Communiqué de presse de l'exposition avec Renée Levi - galerie Bernard Jordan - 2022

Chez Renée Levi et Alain Sicard la peinture est indépendante du signe, quand bien même elle en fait usage. Elle n’est guère plus un jeu, quand bien même tout en elle se veut ludique ; la peinture des deux artistes est un geste, un agencement à la fois libre et contraint qui ne se soucie guère d’être ni pudique ni retenue.

Le point de départ est toujours de l’ordre de la contrainte. Il s’agit alors d’en faire bon usage. Ce sont tour à tour les matériaux, la temporalité, le rapport entre la surface à traiter et la quantité de peinture qu’il reste dans le pot ou sur le pinceau. La peinture devient alors affaire de libération. La gestuelle mène à la concentration, l’épuisement au lâcher-prise, la couleur choisie à la couleur vue.

Ce rapport à la peinture se nourrit de tout ce qui l’entoure : s’il est fonction de l’atelier, il est aussi fonction de l’humeur, des hasards du jour et de la couleur des chaussures du voisin, de l’intuition, de la tendinite qui revient, de l’amertume du café… Ainsi, chaque peinture ne dit qu’une seule chose : « Il y a peinture ». Tout le reste est fioriture et éléments de contexte, et, paradoxalement, c’est ce qui en fait le sel.

Car c’est là que la peinture agit, loin de tout grand récit, avec régularité et spontanéité.

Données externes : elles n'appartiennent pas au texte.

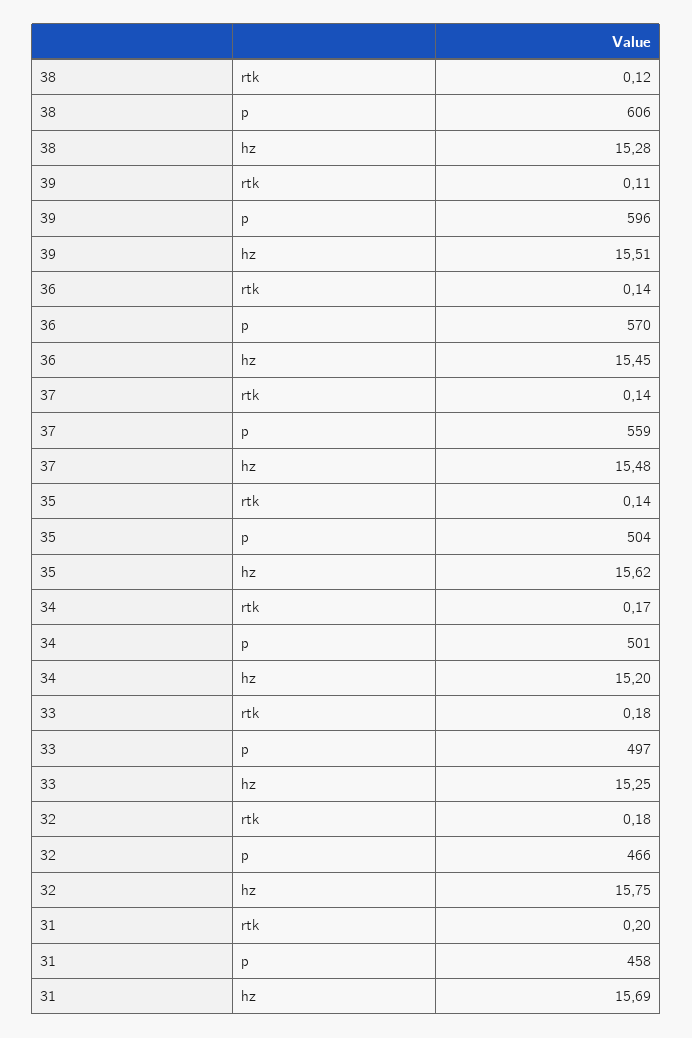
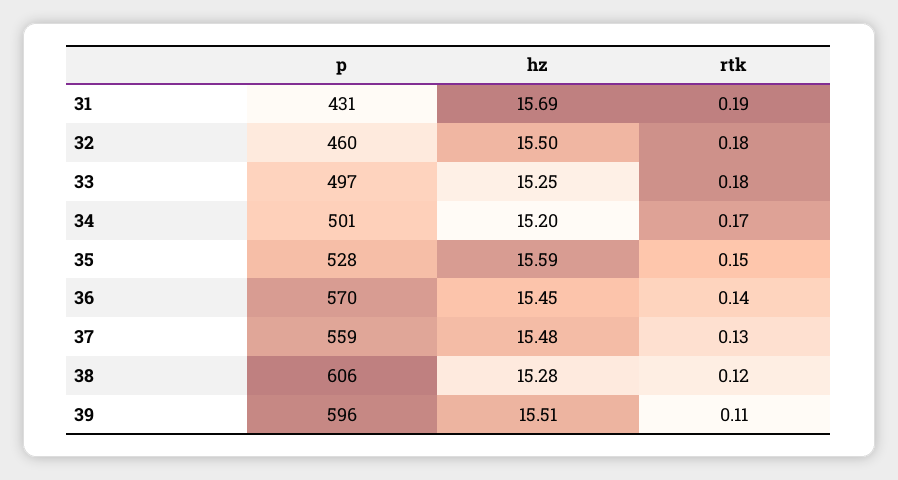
  {
    "38": {
      "rtk": 0.12,
      "p": 606,
      "hz": 15.28
    },
    "39": {
      "rtk": 0.11,
      "p": 596,
      "hz": 15.51
    },
    "36": {
      "rtk": 0.14,
      "p": 570,
      "hz": 15.45
    },
    "37": {
-     "rtk": 0.14,
+     "rtk": 0.13,
      "p": 559,
      "hz": 15.48
    },
    "35": {
-     "rtk": 0.14,
+     "rtk": 0.15,
-     "p": 504,
+     "p": 528,
-     "hz": 15.62
+     "hz": 15.59
    },
    "34": {
      "rtk": 0.17,
      "p": 501,
      "hz": 15.2
    },
    "33": {
      "rtk": 0.18,
      "p": 497,
      "hz": 15.25
    },
    "32": {
      "rtk": 0.18,
-     "p": 466,
+     "p": 460,
-     "hz": 15.75
+     "hz": 15.5
    },
    "31": {
-     "rtk": 0.2,
+     "rtk": 0.19,
-     "p": 458,
+     "p": 431,
      "hz": 15.69
    }
  }

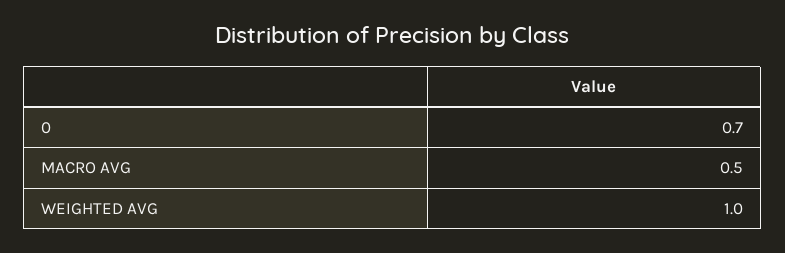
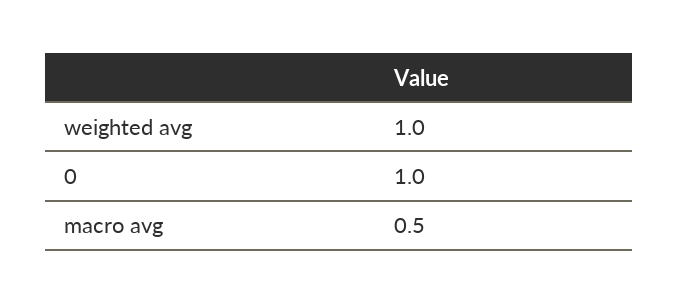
  {
-   "0": 0.7,
+   "0": 1,
    "MACRO AVG": 0.5,
    "WEIGHTED AVG": 1
  }

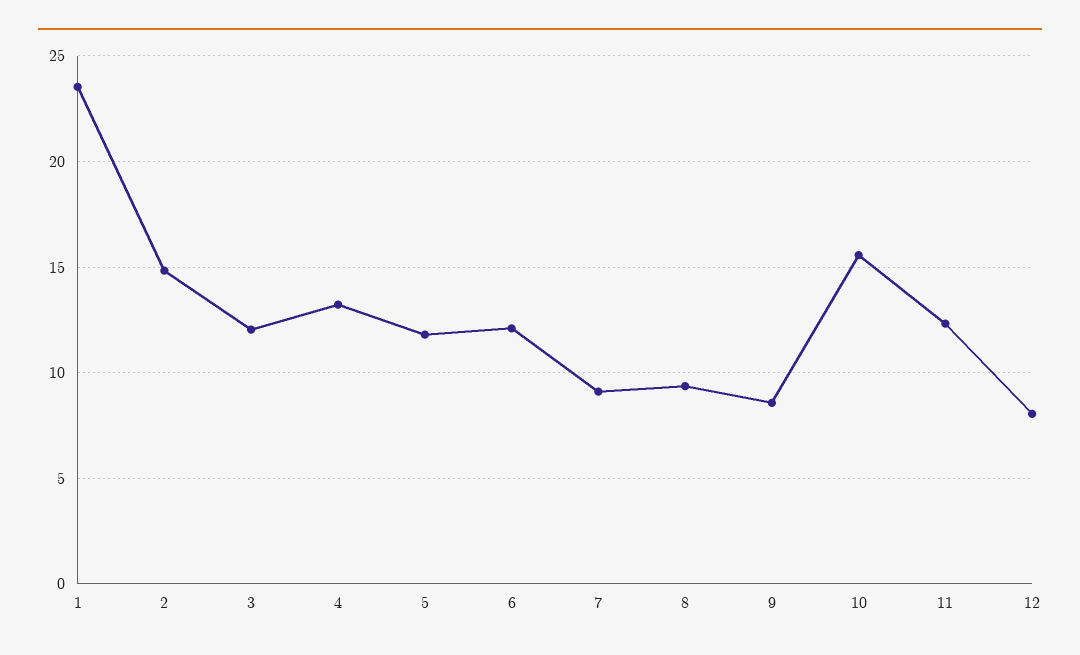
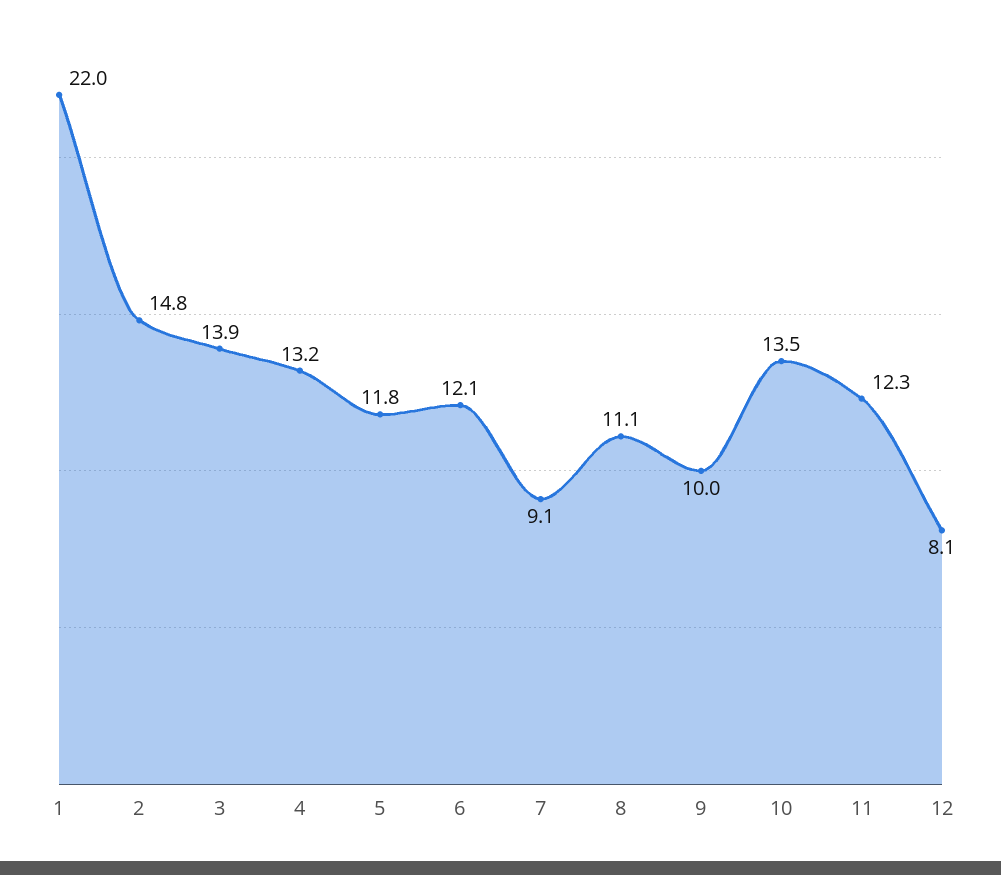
  {
-   "1": 23.5,
+   "1": 22,
    "2": 14.8,
-   "3": 12,
+   "3": 13.9,
    "4": 13.2,
    "5": 11.8,
    "6": 12.1,
    "7": 9.1,
-   "8": 9.5,
+   "8": 11.1,
-   "9": 8.5,
+   "9": 10,
-   "10": 15.5,
+   "10": 13.5,
    "11": 12.3,
    "12": 8.1
  }

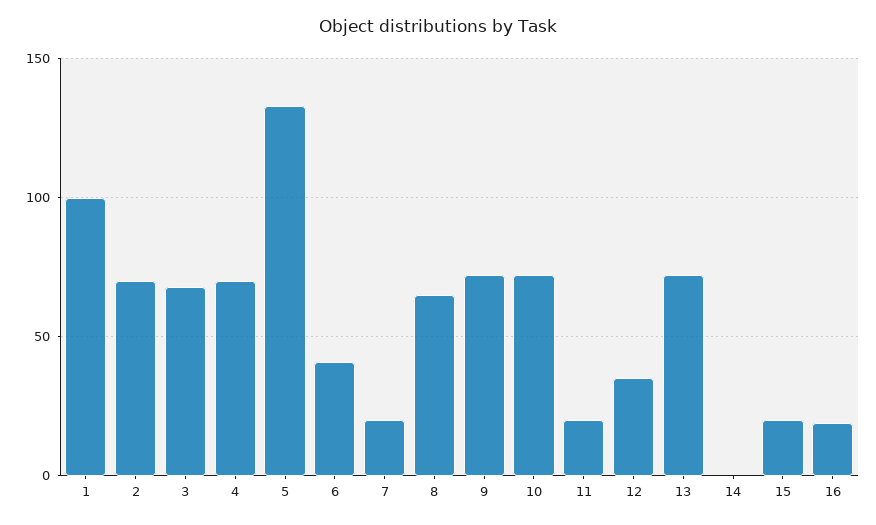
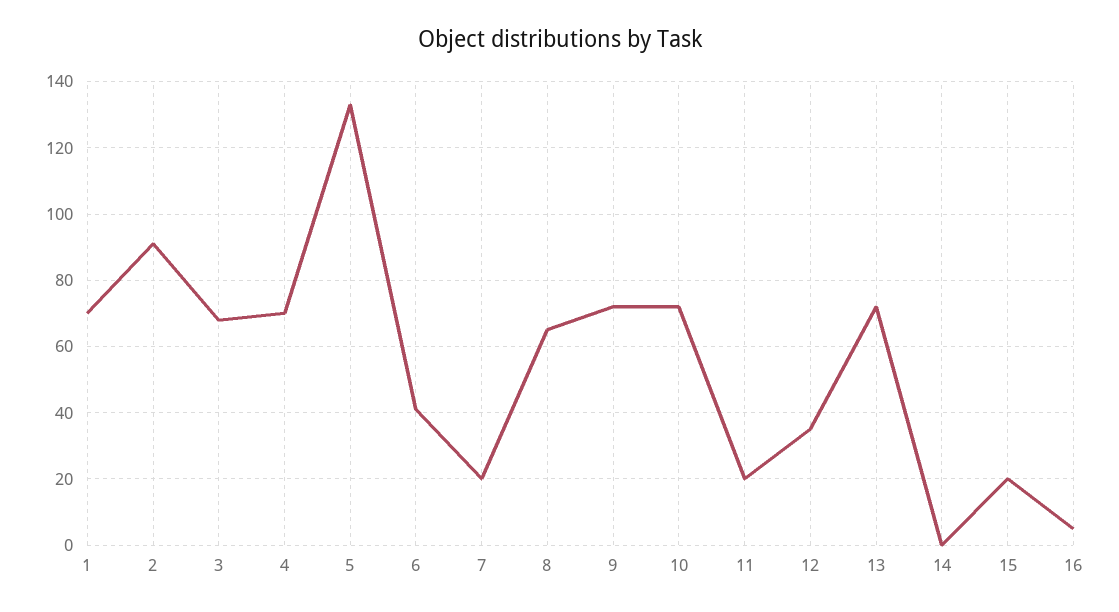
  {
-   "1": 100,
+   "1": 70,
-   "2": 70,
+   "2": 90,
    "3": 70,
    "4": 70,
    "5": 135,
    "6": 40,
    "7": 20,
    "8": 65,
    "9": 70,
    "10": 70,
    "11": 20,
    "12": 35,
    "13": 70,
    "14": 0,
    "15": 20,
-   "16": 20
+   "16": 5
  }

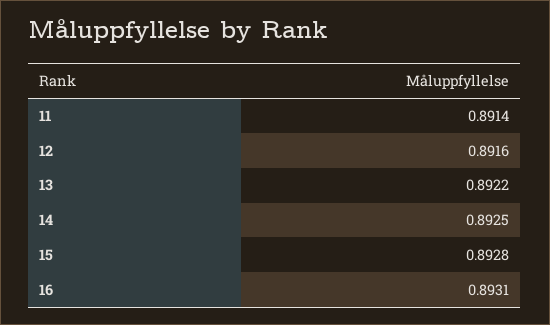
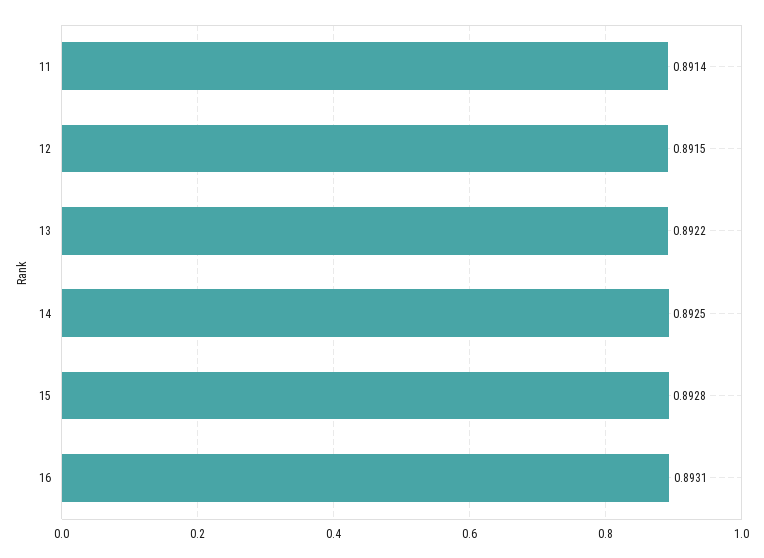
  {
    "11": 0.8914,
-   "12": 0.8916,
+   "12": 0.8915,
    "13": 0.8922,
    "14": 0.8925,
    "15": 0.8928,
    "16": 0.8931
  }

Dans l’espace de la toile où ce qui importe n’est jamais ni un slogan ni un message, mais une suite de considérations évaporées depuis longtemps au moment où l’observateur prend connaissance de l’œuvre. Il y a donc une dualité dans ces œuvres. Elles sont tout autant une désacralisation de l’art qu’une jouissance de celui-ci. Car il ne saurait y avoir d’autre finalité dans les œuvres de ces deux artistes que celle de l’expression du plaisir : le plaisir surgi dans l’apparition d’une présence colorée, un crénelage bleu, une grande étoile rouge évidée, la sensation étalée d’un ocre qui se perd dans un jaune, un vert.